:: Input material

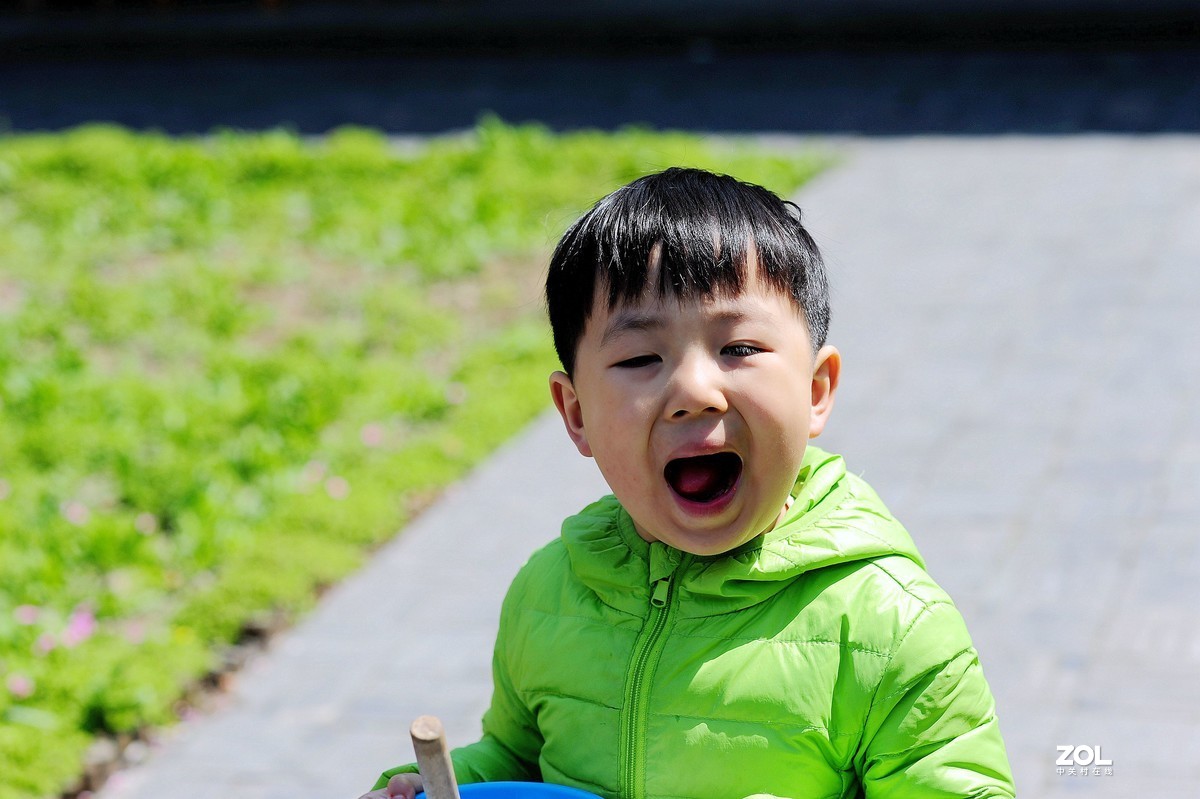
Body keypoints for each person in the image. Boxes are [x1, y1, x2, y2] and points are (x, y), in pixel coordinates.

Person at [361, 168, 1015, 799]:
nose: (695, 392)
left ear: (816, 391)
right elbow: (516, 757)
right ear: (577, 414)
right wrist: (436, 783)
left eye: (739, 349)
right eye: (641, 358)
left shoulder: (890, 623)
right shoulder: (550, 591)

::::

§ **Exercise objective**
Above are the records. Copy every line in them holding "right".

§ **Answer area**
right elbow: (516, 757)
right ear: (577, 414)
right wrist: (436, 783)
right eye: (641, 358)
right shoulder: (550, 591)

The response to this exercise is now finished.